It isn't failure - it is
It isn't failure - it is painful, and it isn't necessarily success. It just is.
Sometimes in all the pain of an immediate ending, it is hard to see what was good about it. Even though you can't see it now - there was. What did you demonstrate to your boys? Courage, Compassion, Love. Even in the ending, you demonstrate caring wisdom.
And, my bets are, this isn't the ending. In therapy - the realization of what you brought into her life will be critical. In stopping now, you are forcing the issue of getting her the help she so desparately needs. You are making a critical statement to the people who were SUPPOSED to be helping her from the start and have been hindering it instead. That takes strength and caring.
Hang in there. My thoughts are with you.
Yeah...
Perhaps you're right; maybe this will be a step (albeit a painful one) that will move her family in a positive way for the girl's future. I'll hold onto that thought! Thanks....
I don't think there's
I don't think there's anything else I can add, not when Anne and Stephanie have said it all so eloquently. I just wanted to add that I'm thinking of you and sending big hugs your way!
Aw...thanks, hon. That's
Aw...thanks, hon. That's wonderful enough.
Your ability to write out
Your ability to write out all these feelings rings such a note with all the jumble of emotions I feel in my own situation. I am only 8 months into this relationship and the very things you have voiced have been running through my mind in the last month. Sometimes I feel so "used" up and unappreciated. I get nervous thinking that this is never gonna get better and even talking to my boyfriend I get the distinct impression that he doesn't foresee an end. I would like to tell you thank you for sharing this. I feel your pain and am sorry for the grief you are experiencing, but am more grateful than you know for your strength of making a decision, one way or the other, I am having such a hard time making a firm decision, but 8 months in and I already am relating to you and the feelings of I can't do this anymore...and I am caught in these thoughts that I keep chasing from my mind that I deserve so much better than this, I try to dismiss them because I don't want to be selfish. But again I want to thank you for your post and I will be praying for you and send many hugs to you. And I don't think you've failed at ALL...the Bible says..."Love is patient.....Love NEVER fails!!!

● **Data section**

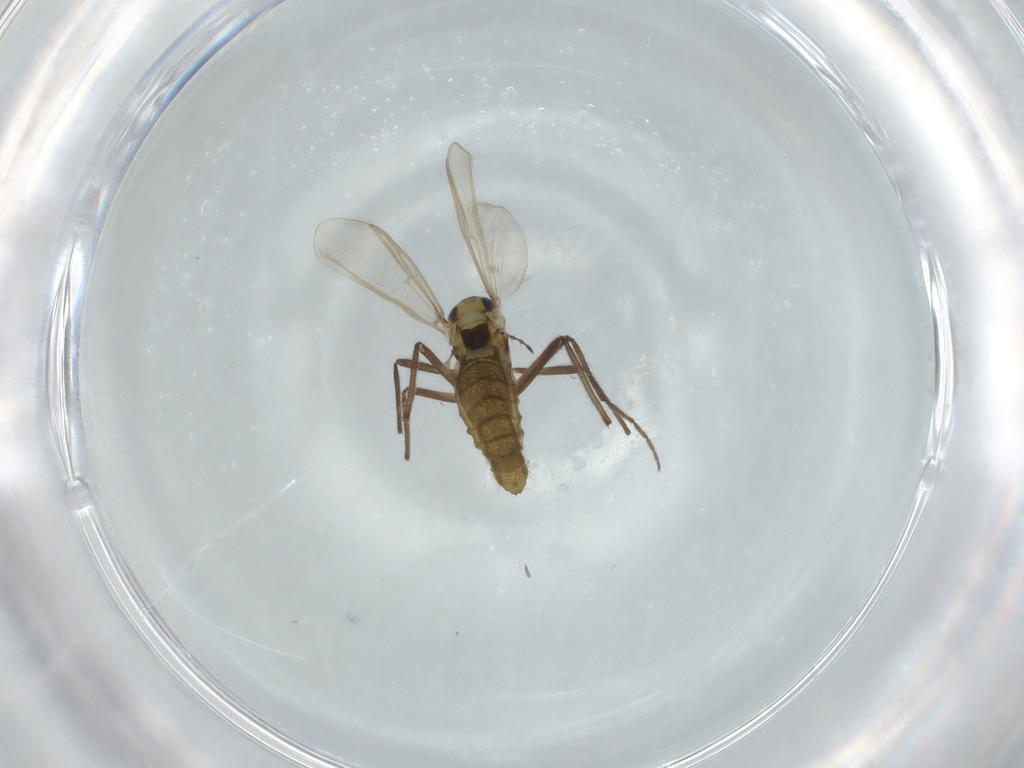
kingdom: Animalia
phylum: Arthropoda
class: Insecta
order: Diptera
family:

● **Exercise 1**
From the thread, output the stretch from "Hang in there." through "That's wonderful enough.".
● **Exercise 2**
Answer these questions about the thread:
(a) What three qualities does the first reply say were demonstrated to the boys?
(b) Which two people does a later reply say have "said it all so eloquently"?
(c) How many months into the relationship is the writer of the final post?

● **Reply 1**
Hang in there. My thoughts are with you.
Yeah...
Perhaps you're right; maybe this will be a step (albeit a painful one) that will move her family in a positive way for the girl's future. I'll hold onto that thought! Thanks....
I don't think there's
I don't think there's anything else I can add, not when Anne and Stephanie have said it all so eloquently. I just wanted to add that I'm thinking of you and sending big hugs your way!
Aw...thanks, hon. That's
Aw...thanks, hon. That's wonderful enough.

● **Reply 2**
(a) Courage, Compassion, Love.
(b) Anne and Stephanie.
(c) 8 months.